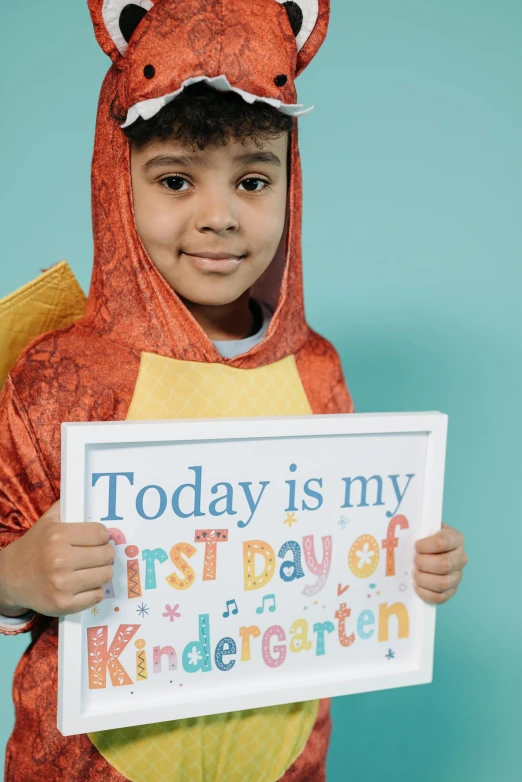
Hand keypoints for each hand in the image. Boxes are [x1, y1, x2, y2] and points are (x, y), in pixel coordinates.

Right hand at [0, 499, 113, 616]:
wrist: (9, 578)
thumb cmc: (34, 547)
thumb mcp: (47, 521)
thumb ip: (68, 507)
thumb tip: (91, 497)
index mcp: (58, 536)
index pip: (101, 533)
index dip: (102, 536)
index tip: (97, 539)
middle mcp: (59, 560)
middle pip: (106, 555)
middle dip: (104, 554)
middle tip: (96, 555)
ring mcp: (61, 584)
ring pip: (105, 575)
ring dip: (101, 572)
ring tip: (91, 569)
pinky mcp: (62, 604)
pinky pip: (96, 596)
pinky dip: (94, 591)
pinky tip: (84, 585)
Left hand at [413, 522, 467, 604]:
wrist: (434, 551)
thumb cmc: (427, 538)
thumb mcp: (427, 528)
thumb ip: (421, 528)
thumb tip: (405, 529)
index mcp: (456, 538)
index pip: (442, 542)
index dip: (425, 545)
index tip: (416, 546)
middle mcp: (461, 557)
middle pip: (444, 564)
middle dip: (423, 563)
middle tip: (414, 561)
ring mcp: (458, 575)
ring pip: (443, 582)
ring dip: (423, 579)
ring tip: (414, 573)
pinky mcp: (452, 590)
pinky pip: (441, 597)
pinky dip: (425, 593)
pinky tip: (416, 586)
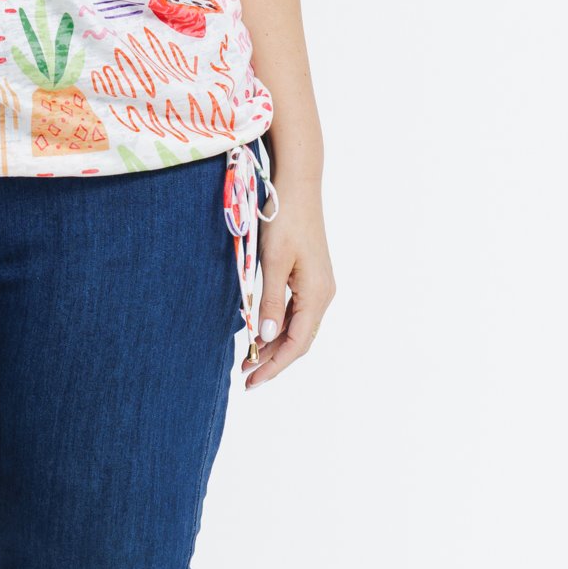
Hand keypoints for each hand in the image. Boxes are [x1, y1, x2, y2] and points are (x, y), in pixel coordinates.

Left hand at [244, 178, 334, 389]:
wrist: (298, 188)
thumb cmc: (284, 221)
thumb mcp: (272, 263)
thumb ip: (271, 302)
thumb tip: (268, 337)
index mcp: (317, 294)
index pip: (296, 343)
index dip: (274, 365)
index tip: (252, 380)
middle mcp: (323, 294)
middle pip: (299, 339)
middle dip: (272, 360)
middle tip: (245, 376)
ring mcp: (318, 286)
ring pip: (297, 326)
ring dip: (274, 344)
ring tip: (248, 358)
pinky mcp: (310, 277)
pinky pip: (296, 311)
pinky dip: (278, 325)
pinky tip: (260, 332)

---

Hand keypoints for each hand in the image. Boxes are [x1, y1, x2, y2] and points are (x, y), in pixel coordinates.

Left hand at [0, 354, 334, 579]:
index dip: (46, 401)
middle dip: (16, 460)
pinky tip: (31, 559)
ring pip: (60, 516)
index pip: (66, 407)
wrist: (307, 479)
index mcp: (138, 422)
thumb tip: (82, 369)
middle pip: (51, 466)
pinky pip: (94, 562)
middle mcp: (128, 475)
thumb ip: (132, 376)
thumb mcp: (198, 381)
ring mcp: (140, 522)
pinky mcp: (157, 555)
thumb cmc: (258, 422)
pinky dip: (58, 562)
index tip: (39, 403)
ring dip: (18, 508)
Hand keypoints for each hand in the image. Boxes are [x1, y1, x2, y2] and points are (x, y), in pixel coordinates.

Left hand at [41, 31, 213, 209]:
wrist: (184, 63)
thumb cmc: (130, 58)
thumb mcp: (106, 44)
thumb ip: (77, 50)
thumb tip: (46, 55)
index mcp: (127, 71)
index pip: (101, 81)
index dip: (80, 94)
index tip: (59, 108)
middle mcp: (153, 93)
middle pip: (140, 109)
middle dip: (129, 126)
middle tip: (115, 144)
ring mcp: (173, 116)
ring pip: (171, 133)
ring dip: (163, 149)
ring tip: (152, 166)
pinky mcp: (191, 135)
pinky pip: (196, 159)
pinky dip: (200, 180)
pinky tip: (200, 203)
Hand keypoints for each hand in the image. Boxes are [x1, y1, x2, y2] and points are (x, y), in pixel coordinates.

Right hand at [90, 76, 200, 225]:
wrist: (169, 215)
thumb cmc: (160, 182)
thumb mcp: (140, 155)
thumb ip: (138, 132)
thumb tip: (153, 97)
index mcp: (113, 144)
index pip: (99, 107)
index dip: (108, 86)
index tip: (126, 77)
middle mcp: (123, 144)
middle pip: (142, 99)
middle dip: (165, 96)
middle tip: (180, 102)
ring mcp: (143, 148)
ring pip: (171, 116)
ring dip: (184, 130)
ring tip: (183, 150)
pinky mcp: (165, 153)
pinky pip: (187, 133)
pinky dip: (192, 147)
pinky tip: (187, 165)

> _Exercise brief_: Could you set down, exactly as written, the lines above between the one holding "ring dip: (18, 508)" and the one holding "wrist: (169, 215)", inclusive, and nothing more?

> _Response to this task_:
ring dip: (18, 508)
Hand keypoints for each hand in the image. Boxes are [x1, y1, x2, y2] and points are (x, y), in pixel coordinates.

Left hand at [41, 31, 213, 209]:
wrist: (184, 63)
thumb cmc: (130, 58)
thumb mcp: (106, 44)
thumb ip: (77, 50)
thumb tip: (46, 55)
index mcp: (127, 71)
index pip: (101, 81)
index dip: (80, 94)
index tip: (59, 108)
middle mcp: (153, 93)
middle pip: (140, 109)
middle dip: (129, 126)
middle tip: (115, 144)
ring mcp: (173, 116)
ring pip: (171, 133)
ring dip: (163, 149)
ring tip: (152, 166)
pinky mcp: (191, 135)
pinky pip: (196, 159)
pinky dip: (200, 180)
pinky tip: (200, 203)
Hand keypoints for each hand in the image. Boxes are [x1, y1, x2, y2] and points are (x, y), in pixel coordinates.

Right hand at [90, 76, 200, 225]:
wrist: (169, 215)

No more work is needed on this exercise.